Question: I substitute teach in high school, where so many of the students tell me that they read but do not remember the material. I suggest that they look for the answers to Who, What, When, Where, Why and How questions to help them recall what they have read. Do you have any other suggestions? - Substitute
Answer: To remember what they have read, students must interact with the material. By asking students to answer questions, you are forcing them to think as they read. Another very useful study technique is SQ3R. Students using SQ3R usually only need to read material once in order to master it. Each letter in SQ3R stands for a different step students need to take in their reading.
First, students need to survey (S) an entire reading assignment. This means reading all the headings and subheadings, and any summaries. After surveying the material, a question (Q) is written for the first heading. The question gives the students a purpose for learning the material in that section. After writing a question, the students read (R) the text carefully to find the answer. Charts, graphs and illustrations should also be studied.
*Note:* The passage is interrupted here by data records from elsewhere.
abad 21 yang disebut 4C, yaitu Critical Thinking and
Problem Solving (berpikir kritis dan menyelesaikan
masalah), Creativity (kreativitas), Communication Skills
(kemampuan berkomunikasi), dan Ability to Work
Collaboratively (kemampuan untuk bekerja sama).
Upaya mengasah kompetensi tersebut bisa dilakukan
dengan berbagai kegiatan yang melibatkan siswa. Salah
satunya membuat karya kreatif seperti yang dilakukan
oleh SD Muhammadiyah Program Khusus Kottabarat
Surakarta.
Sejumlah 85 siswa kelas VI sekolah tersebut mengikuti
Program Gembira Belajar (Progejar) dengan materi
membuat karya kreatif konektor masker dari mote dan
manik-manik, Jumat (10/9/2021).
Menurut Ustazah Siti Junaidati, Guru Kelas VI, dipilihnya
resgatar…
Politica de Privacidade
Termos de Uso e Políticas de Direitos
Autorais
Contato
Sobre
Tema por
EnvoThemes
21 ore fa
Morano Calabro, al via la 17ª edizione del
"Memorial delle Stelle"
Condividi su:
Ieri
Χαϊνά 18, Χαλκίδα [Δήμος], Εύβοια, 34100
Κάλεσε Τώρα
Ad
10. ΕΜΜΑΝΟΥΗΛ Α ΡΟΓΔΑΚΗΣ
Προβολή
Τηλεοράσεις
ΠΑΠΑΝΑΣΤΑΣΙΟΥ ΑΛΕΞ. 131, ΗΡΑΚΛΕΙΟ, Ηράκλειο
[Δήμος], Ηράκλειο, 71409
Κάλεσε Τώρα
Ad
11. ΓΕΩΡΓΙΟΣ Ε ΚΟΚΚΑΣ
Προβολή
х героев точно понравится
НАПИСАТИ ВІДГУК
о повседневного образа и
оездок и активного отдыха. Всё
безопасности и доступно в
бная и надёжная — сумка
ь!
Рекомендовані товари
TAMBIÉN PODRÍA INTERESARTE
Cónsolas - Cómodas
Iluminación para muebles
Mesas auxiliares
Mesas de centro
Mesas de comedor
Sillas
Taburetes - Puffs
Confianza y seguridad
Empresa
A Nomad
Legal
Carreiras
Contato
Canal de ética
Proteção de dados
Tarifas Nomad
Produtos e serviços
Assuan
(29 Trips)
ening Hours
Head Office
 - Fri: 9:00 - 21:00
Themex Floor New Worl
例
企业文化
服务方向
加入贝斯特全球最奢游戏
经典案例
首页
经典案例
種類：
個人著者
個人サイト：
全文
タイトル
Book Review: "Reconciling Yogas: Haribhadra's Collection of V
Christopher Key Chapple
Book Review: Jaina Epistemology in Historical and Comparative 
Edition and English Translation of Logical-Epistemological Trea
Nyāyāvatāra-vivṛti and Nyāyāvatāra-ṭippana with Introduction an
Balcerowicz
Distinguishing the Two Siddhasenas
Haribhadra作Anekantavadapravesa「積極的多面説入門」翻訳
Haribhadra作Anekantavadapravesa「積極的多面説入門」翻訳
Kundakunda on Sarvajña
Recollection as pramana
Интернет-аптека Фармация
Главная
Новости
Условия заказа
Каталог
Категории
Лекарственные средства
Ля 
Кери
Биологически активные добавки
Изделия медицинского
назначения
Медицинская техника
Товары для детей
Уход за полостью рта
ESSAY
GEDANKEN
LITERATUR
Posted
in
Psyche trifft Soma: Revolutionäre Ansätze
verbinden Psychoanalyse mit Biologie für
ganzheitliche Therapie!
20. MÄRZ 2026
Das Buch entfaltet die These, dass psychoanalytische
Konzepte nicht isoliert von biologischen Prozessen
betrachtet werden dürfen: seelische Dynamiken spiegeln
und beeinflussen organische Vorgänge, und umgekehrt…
Students then recite (R) the answer to the question and also write the answer down. Students continue to follow these steps for each heading. The last step in SQ3R is for students to review (R) the material by looking over their questions and answers. This should be done several more times before students take a test covering the material.
Teachers need to go over the steps of SQ3R with students many times before this technique is mastered. Parents also can introduce this study technique to their children. It really helps students stay focused and interested in their reading.